Liglerimizde Playoff’lara yaklaştığımız, Taismary Aguero, Mirka Francia Vasconcelos gibi Kübalıların takımlarını maçlarda zirveye taşıdığı, rekabetin iyice kızıştığı şu günlerde Voleybolunsesi okuyucularını dünya voleybolunun bir dönem en çok konuştuğu isimlerden biriyle buluşturmak istedik. Bu isim, FIVB tarafından 20. yüzyılın en iyi voleybolcusu olarak seçilen, Aguero ve Francia ile uzun yıllar Küba Milli Takımı’nda beraber oynamış olan Regla Torres.
Regla Torres’i tanırken…
Regla Radames Torres Herrera Küba’nın başkenti Havana’da 12 Şubat 1975’te dünyaya geldi. “Torres” İspanyolca’da “Kule” anlamına gelir. Yıllar gösterecektir ki, Torres’in ailesinden aldığı en önemli özelliği soyadının anlamını profesyonel sporculuk hayatının her köşesinde file üstünde kurduğu kuleyi andıran bloklarıyla taşıyacak olmasıdır.
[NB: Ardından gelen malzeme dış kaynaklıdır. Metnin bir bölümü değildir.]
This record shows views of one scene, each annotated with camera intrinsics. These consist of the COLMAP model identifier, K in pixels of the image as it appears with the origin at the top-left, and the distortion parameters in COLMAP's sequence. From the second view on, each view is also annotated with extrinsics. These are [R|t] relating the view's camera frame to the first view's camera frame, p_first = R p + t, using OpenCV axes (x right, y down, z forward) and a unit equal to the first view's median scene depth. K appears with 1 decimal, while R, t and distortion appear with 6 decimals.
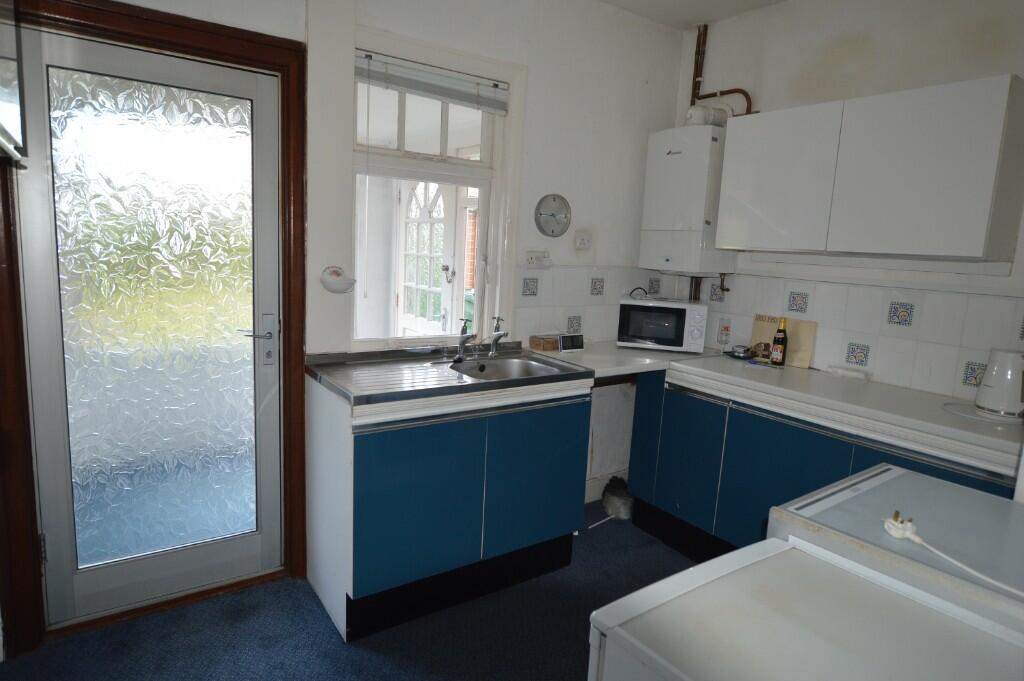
lens RADIAL K [[604.8, 0, 512.0], [0, 604.8, 340.5], [0, 0, 1]] dist [-0.014135, 0.002163]
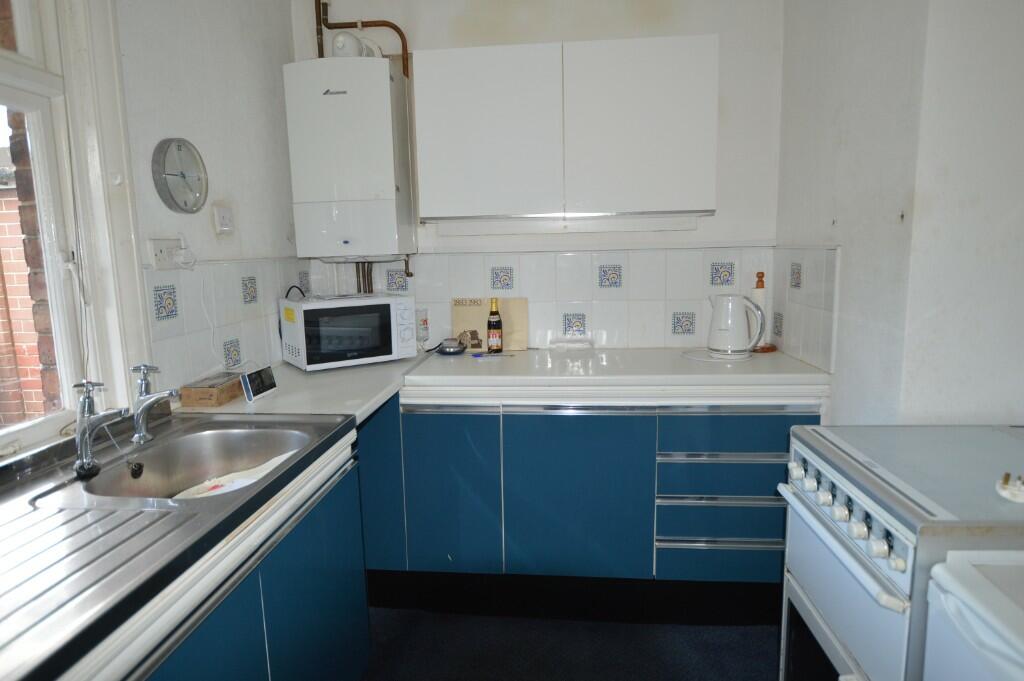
lens RADIAL K [[604.8, 0, 512.0], [0, 604.8, 340.5], [0, 0, 1]] dist [-0.014135, 0.002163]
pose [[0.645473, -0.178972, 0.742518, -0.185309], [0.175302, 0.980921, 0.084045, -0.044785], [-0.743393, 0.075917, 0.664532, 0.394114]]
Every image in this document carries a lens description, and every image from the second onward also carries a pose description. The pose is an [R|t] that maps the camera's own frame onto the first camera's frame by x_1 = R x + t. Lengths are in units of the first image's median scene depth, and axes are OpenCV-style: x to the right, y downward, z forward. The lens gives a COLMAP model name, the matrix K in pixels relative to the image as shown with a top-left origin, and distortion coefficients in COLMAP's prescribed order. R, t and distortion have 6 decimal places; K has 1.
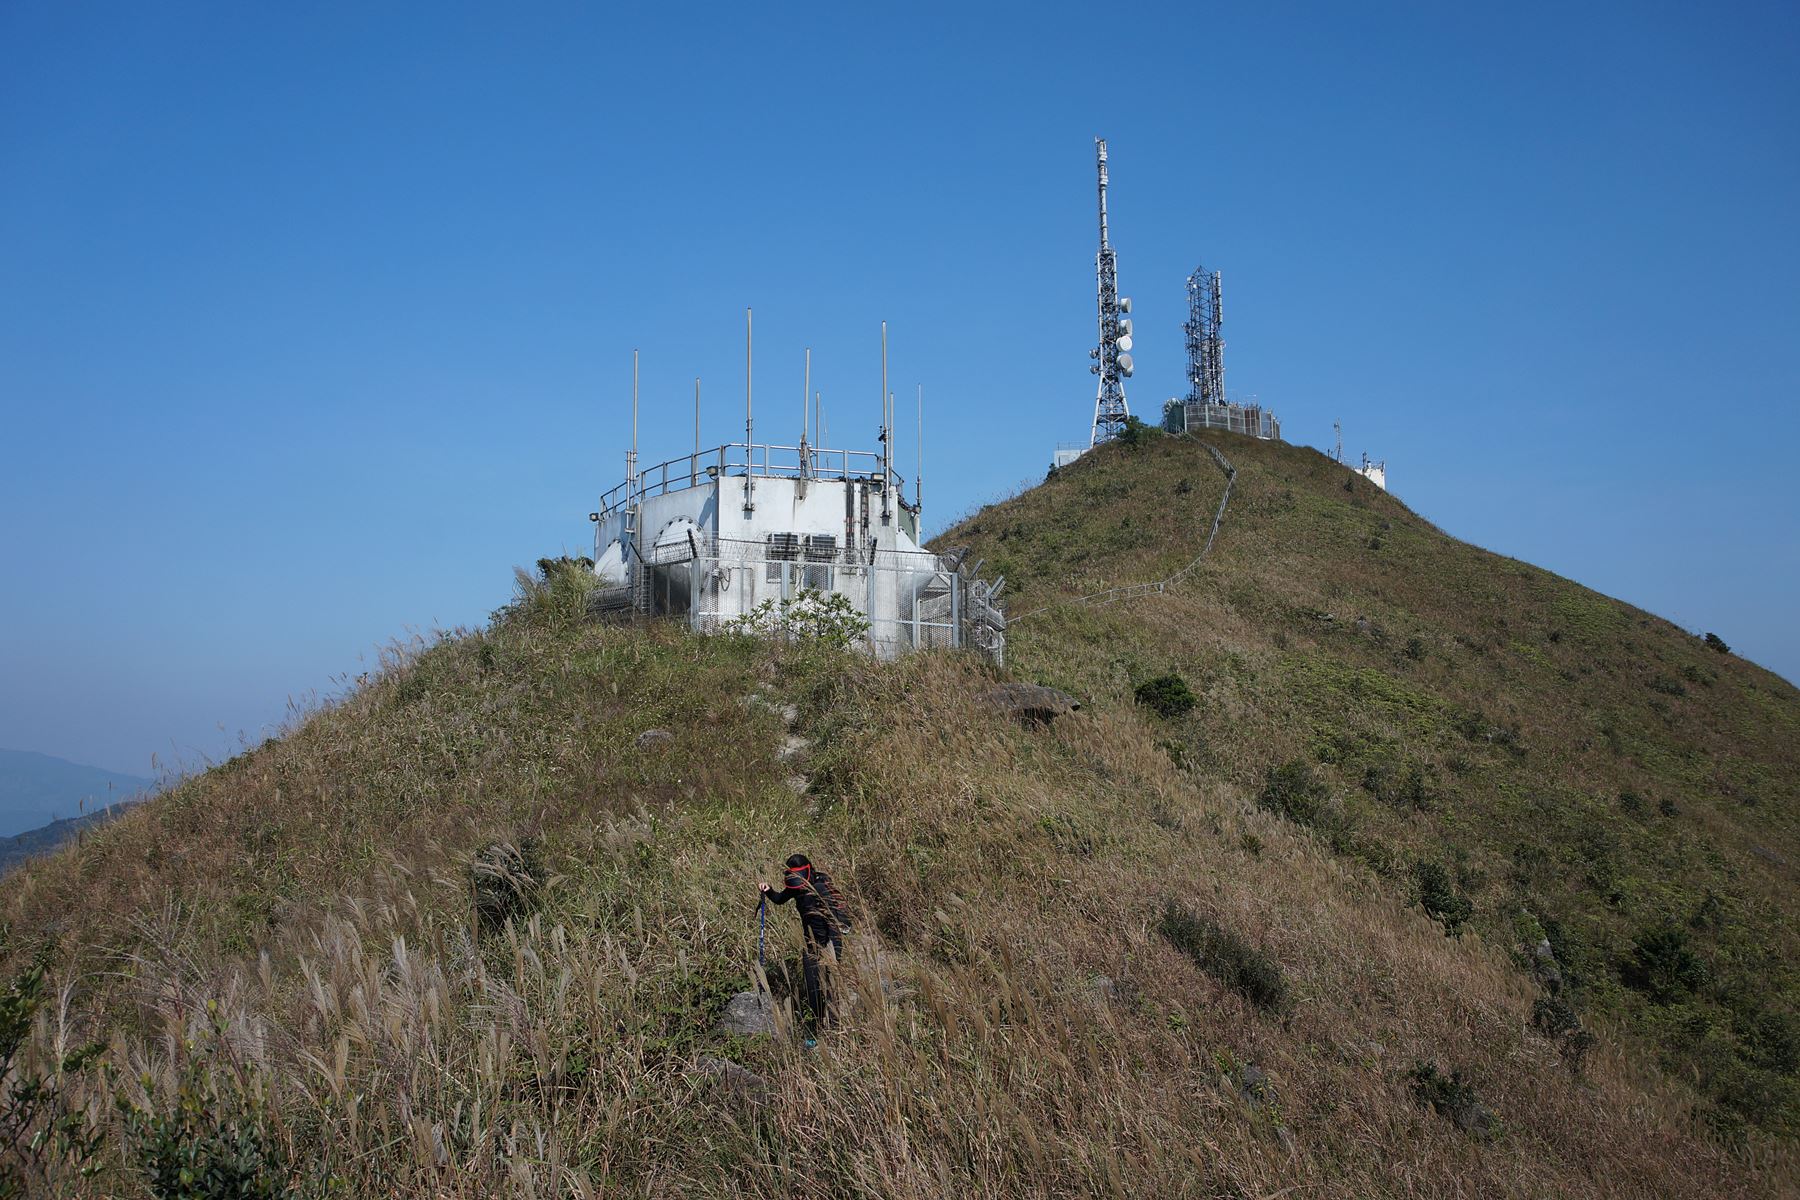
lens RADIAL K [[1228.8, 0, 896.0], [0, 1228.8, 601.6], [0, 0, 1]] dist [-0.052751, 0.026127]
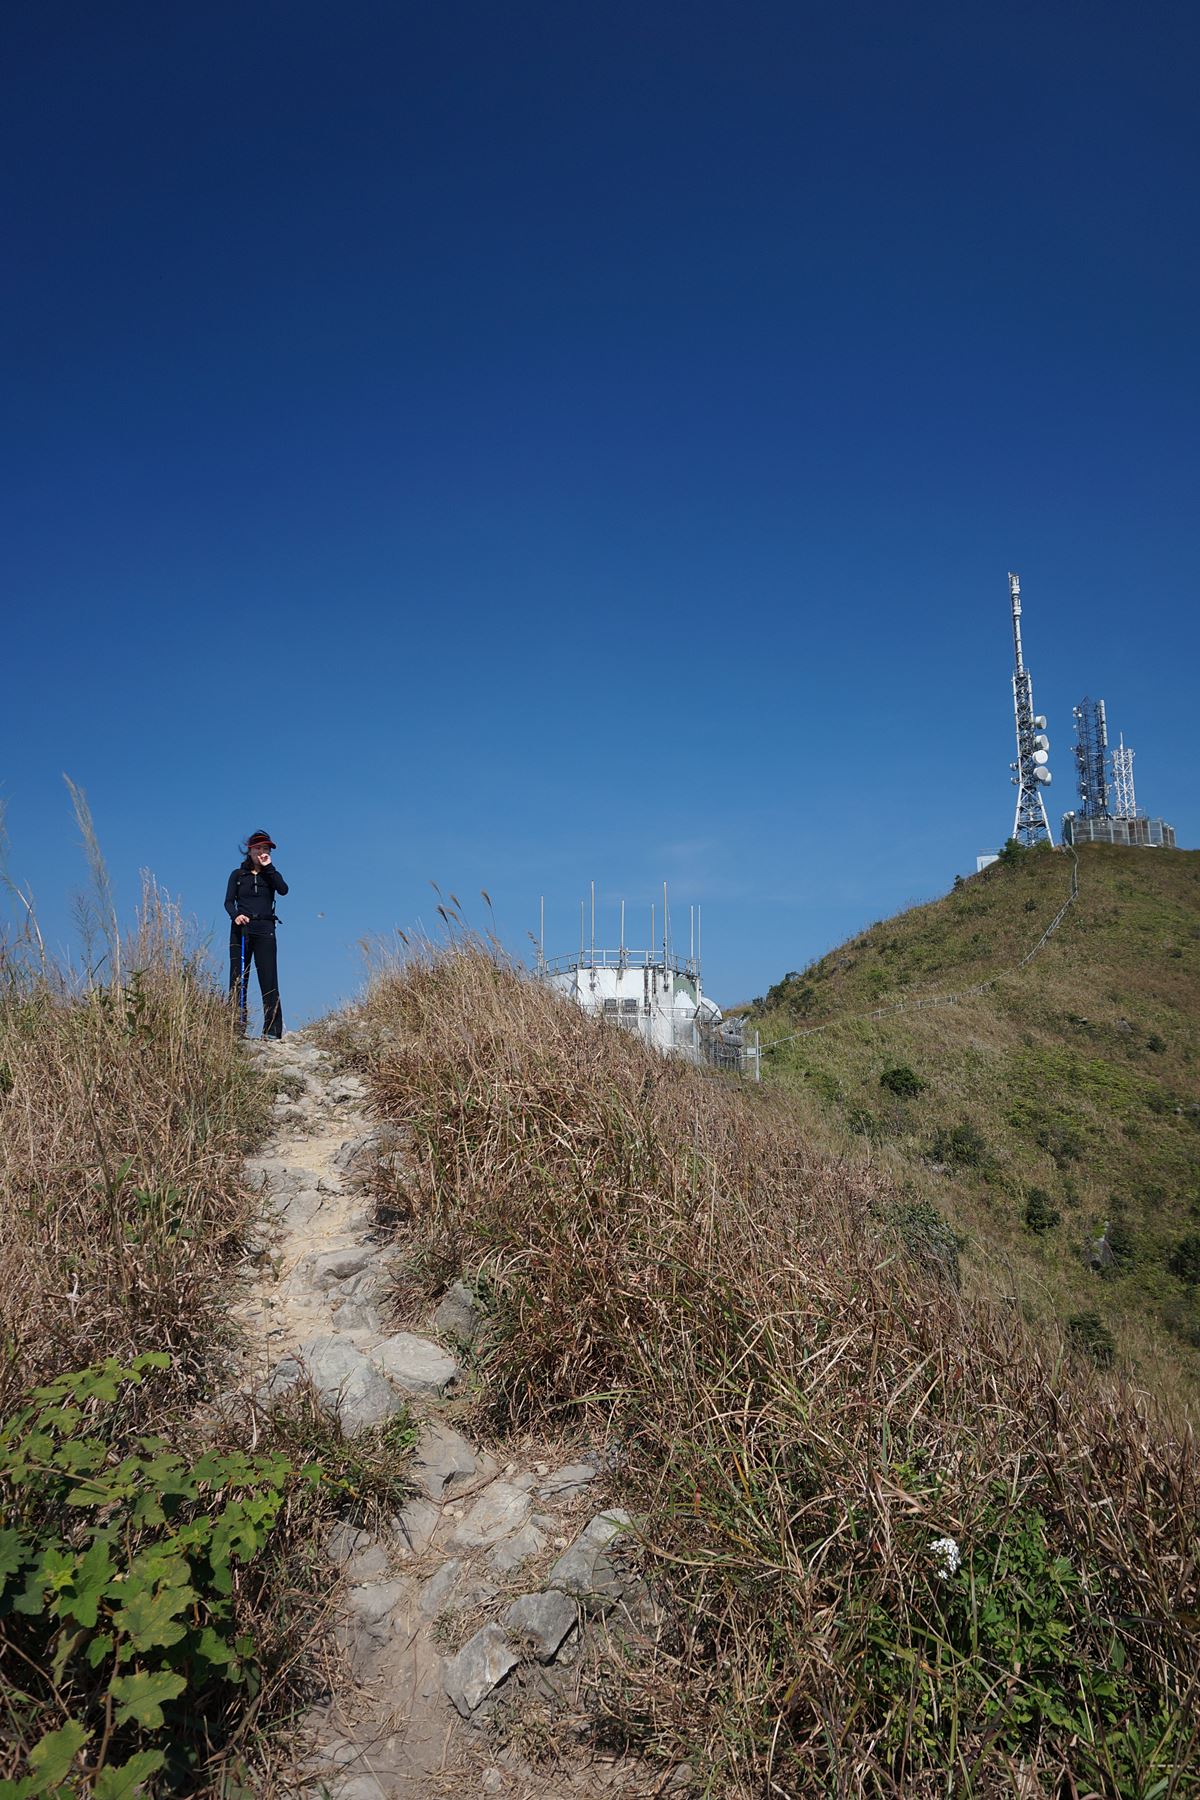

Voleybola daha 8 yaşındayken Havana’da Empeza Jugar adlı bir spor okulunda başlayan Torres, 14 yaşındayken Küba Yıldız Milli Takımı ile uluslararası turnuvalarda boy göstermeye başladı. 1990 yılında Seattle’da düzenlenen İyi Niyet Oyunları’nda ve Dünya Şampiyonası’na Küba Milli Takımı ile katıldı. Daha 16 yaşındayken Pan Amerika Oyunları ve Dünya Kupası’nda Küba Milli Takımı ile altın madalyaya uzandı.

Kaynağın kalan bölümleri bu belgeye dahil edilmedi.